Bruxelles, 02/11/2000 (Agence Europe) - Le 28 octobre, la Présidence française a fait au nom de l'UE la déclaration suivante concernant la Côte d'Ivoire:
"L'UE prend acte que la Cour suprême a proclamé M. Laurent Gbagbo élu à la Présidence de la République de Côte d'Ivoire, conformément aux résultats publiés par la Commission nationale électorale. L'UE appelle le président investi, comme il s'y est engagé dans son discours d'investiture, ainsi que tous les responsables politiques ivoiriens, à mettre en oeuvre les initiatives propres à restaurer, dans la paix civile, la cohésion nationale et l'esprit de solidarité qui ont caractérisé la Côte d'Ivoire. L'UE, qui avait regretté la forte limitation apportée à la liberté de choix des citoyens, appelle également le président investi à assurer l'ouverture démocratique réclamée par ceux-ci. A cet égard, elle relève la confirmation par M. Laurent Gbagbo de la tenue des élections législatives le 10 décembre prochain. Il est indispensable que le processus de retour à l'ordre constitutionnel et démocratique s'exerce dans des conditions incontestables et vérifiées de transparence et d'équité, et offre à l'ensemble des forces politiques du pays l'occasion de concourir à la réalisation des objectifs ci-dessus. Les pays d'Europe centrale et orientale associés à l'Union européenne, Chypre, Malte et la Turquie, pays également associés, ainsi que les pays de l'Aele, membre de l'Espace économique européen se rallient à cette déclaration" (voir dans EUROPE du 28 octobre, p.4, les conclusions de la mission d'observateurs de l'UE).

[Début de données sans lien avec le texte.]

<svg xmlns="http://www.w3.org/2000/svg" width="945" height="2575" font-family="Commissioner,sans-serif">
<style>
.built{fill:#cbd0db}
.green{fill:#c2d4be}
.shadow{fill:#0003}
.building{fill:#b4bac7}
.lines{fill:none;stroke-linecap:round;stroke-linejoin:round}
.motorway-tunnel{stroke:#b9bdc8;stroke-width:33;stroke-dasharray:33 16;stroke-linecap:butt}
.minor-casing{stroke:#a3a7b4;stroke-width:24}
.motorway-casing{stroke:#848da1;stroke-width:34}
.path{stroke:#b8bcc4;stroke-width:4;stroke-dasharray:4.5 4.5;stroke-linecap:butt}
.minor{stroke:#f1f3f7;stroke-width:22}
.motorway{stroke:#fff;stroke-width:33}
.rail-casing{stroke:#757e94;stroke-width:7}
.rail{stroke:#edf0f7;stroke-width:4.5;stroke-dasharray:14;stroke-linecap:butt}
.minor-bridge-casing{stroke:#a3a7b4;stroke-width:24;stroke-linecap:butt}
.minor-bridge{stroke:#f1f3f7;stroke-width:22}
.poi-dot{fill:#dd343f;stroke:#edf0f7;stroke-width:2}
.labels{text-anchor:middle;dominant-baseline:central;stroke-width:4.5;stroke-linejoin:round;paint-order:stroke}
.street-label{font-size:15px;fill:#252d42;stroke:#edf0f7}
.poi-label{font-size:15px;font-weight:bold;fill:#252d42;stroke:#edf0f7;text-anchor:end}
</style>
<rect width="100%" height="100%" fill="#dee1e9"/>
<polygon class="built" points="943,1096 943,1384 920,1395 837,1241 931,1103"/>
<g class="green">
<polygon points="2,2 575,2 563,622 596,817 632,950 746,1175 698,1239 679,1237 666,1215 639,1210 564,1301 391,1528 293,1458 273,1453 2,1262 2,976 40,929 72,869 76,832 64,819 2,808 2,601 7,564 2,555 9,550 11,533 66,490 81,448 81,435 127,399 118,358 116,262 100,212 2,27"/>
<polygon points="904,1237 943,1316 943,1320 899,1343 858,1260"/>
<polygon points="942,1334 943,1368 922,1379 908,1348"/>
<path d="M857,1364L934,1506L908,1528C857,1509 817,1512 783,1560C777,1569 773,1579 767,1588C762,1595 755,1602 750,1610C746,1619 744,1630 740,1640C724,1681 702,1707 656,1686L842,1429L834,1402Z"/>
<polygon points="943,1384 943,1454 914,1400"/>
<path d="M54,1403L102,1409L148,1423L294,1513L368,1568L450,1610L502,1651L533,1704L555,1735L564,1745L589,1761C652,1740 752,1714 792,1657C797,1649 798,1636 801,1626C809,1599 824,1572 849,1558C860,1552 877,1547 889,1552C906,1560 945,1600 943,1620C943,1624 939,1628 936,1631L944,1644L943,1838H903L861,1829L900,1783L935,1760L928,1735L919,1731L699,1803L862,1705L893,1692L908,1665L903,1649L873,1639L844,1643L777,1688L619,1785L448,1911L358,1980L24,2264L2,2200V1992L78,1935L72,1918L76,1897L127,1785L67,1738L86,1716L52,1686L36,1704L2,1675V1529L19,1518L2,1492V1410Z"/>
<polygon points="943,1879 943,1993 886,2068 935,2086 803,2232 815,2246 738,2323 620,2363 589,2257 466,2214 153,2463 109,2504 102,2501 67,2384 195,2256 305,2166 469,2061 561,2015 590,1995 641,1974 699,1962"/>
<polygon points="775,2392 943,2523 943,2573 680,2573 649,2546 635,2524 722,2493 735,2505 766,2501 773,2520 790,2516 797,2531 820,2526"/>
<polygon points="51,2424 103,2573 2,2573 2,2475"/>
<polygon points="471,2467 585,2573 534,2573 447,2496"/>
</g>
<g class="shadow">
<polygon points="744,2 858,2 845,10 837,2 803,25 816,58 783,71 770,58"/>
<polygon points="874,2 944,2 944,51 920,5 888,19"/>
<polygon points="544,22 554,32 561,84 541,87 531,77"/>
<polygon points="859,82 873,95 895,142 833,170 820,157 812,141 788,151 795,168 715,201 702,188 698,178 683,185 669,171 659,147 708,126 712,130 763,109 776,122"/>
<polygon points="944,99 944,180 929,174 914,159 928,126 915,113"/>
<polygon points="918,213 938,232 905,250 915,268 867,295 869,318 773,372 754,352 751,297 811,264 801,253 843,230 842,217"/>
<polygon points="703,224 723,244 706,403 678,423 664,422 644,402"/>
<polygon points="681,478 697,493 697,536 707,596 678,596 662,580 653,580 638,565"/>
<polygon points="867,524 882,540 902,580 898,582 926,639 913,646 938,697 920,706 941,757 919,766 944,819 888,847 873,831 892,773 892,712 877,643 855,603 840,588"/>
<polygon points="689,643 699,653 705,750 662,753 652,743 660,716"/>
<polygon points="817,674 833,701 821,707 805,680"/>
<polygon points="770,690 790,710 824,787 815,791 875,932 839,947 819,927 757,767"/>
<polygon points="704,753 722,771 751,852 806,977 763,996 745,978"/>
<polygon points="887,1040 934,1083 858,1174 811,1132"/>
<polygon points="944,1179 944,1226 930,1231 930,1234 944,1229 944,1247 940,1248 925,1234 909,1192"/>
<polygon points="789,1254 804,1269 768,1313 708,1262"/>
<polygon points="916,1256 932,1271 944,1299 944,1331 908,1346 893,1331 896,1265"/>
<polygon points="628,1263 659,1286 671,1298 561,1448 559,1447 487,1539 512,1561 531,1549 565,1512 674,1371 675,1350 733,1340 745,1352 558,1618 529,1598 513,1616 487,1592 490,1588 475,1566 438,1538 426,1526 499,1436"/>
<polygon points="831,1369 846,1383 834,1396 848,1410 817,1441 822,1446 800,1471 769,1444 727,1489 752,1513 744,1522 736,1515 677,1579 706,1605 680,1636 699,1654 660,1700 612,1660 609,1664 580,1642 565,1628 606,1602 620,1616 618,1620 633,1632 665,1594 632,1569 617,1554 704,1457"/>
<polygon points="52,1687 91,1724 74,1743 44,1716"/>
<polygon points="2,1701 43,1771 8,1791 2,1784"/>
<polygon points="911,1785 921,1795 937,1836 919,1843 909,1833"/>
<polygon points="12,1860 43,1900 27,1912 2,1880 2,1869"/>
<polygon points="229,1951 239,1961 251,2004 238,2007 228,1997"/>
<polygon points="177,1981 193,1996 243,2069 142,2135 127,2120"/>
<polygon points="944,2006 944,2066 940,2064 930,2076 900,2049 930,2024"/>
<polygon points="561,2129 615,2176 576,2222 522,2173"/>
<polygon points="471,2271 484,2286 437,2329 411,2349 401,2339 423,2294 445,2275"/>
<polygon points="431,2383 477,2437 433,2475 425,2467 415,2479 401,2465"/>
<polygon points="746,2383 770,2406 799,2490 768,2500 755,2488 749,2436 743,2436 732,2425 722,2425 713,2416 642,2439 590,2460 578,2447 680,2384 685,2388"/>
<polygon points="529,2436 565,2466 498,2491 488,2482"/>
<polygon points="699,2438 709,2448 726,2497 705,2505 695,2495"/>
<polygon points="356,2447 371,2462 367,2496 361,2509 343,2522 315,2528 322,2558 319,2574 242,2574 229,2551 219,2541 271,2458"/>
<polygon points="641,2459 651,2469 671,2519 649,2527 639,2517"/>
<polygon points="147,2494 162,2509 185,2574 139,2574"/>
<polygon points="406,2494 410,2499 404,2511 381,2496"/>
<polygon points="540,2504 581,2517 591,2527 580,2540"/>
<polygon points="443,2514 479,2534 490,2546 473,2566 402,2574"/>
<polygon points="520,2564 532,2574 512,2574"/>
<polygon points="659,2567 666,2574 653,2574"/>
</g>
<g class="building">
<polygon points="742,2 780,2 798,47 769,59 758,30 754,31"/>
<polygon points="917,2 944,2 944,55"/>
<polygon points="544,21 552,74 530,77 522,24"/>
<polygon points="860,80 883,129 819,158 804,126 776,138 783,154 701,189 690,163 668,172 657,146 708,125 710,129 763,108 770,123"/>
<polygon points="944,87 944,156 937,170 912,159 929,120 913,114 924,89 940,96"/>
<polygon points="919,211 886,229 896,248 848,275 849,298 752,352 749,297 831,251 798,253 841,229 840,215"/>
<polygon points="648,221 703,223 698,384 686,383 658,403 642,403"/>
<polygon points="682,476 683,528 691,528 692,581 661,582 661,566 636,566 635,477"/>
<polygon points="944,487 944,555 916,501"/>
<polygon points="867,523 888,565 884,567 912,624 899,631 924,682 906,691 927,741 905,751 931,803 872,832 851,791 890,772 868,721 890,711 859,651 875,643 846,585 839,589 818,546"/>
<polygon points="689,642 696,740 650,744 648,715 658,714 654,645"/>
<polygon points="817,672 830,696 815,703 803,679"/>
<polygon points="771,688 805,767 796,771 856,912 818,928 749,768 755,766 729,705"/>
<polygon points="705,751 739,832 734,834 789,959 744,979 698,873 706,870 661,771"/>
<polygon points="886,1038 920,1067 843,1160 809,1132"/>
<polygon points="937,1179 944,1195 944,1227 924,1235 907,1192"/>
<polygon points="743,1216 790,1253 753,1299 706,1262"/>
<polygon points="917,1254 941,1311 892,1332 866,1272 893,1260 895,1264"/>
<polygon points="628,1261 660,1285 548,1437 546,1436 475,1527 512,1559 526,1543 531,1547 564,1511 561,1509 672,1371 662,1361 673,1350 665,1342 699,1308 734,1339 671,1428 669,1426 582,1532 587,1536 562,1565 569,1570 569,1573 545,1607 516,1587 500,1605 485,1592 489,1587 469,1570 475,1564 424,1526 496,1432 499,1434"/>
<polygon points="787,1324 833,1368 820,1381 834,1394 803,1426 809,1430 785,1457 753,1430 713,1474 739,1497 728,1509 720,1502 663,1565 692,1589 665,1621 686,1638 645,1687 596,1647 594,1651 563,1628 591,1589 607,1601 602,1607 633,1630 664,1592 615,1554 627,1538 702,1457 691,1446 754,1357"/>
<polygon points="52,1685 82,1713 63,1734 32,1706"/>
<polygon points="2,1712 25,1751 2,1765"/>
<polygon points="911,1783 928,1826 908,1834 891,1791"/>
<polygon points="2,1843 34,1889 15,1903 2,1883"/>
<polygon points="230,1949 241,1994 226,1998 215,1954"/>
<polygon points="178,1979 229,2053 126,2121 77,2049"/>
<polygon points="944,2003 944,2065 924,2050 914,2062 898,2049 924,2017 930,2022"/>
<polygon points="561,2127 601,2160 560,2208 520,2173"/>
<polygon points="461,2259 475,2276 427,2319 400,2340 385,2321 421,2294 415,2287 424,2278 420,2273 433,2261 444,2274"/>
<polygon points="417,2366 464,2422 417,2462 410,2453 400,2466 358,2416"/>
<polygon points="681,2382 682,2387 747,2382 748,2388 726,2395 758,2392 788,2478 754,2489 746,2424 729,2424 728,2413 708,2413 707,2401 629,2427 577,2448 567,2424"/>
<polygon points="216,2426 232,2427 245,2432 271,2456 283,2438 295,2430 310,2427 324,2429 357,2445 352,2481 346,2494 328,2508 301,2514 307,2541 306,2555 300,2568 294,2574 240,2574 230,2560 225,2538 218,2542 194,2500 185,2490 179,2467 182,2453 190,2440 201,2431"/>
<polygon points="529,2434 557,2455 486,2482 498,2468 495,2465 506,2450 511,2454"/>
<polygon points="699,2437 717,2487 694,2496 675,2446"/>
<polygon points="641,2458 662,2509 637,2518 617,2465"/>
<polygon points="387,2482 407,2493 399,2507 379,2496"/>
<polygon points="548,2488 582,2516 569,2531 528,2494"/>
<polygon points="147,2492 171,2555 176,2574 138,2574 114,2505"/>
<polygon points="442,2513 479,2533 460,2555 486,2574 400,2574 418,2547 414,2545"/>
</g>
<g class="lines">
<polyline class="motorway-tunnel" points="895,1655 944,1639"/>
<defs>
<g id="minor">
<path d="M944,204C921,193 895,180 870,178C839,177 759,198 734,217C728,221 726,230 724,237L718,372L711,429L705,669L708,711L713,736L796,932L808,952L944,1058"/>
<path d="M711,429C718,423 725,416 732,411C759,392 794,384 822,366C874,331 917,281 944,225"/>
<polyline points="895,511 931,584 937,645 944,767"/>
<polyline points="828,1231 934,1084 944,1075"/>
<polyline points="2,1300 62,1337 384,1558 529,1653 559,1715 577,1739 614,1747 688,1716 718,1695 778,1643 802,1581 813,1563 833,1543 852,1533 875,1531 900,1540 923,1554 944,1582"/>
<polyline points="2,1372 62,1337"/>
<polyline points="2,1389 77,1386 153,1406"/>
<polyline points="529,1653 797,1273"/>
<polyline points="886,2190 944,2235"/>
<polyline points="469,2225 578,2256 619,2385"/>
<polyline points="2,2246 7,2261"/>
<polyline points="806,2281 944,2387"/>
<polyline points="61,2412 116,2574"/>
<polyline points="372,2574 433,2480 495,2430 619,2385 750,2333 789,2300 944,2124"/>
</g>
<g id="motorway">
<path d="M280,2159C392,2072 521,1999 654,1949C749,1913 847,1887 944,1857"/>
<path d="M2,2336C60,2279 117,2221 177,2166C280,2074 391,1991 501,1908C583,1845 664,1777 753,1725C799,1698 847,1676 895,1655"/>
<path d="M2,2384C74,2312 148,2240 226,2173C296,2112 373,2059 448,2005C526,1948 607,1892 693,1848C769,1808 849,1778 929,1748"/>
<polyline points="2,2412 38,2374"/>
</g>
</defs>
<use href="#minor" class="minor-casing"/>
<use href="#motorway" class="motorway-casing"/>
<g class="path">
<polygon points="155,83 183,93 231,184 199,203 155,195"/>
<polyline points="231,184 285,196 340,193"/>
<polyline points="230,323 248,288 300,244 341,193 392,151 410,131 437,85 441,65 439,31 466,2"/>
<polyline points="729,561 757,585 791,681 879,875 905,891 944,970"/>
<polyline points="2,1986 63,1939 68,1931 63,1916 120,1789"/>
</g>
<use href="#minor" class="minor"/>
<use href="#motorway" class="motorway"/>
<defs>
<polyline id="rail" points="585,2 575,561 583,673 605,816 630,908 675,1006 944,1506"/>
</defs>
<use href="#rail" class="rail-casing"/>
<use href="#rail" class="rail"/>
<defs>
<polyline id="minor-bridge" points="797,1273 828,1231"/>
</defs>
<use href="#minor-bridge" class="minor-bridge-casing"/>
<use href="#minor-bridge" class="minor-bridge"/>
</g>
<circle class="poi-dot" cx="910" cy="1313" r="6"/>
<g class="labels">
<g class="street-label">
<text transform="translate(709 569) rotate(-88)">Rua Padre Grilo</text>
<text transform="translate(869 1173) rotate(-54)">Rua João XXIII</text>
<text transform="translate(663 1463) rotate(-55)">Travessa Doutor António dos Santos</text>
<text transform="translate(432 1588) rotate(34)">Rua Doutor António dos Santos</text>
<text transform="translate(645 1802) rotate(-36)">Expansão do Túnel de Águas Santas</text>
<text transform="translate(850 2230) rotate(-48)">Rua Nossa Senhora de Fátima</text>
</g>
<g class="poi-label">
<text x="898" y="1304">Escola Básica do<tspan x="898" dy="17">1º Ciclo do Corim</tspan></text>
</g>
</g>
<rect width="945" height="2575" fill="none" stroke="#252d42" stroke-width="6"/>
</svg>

Le 30 octobre, la Présidence française a fait la déclaration suivante sur les récents actes de violence en Côte d'Ivoire: "L'UE, qui a exprimé sa grave préoccupation devant les violences récentes, suivra avec une attention tout particulière les conclusions des enquêtes diligentes sur le massacre de Yopougon, à Abidjan. Elle prend note à cet égard de la volonté exprimée par le gouvernement ivoirien de faire toute la lumière sur ce massacre, notamment à travers la constitution d'une commissions d'enquête nationale. L'UE appelle tous les Ivoiriens au respect des droits de l'Homme et des libertés publiques dans le cadre du processus politique engagé. Les pays d'Europe centrale et orientale associés à l'UE, Chypre, Malte et la Turquie, pays également associés, ainsi que les pays de l'AELE membres de l'EEE se rallient à cette déclaration."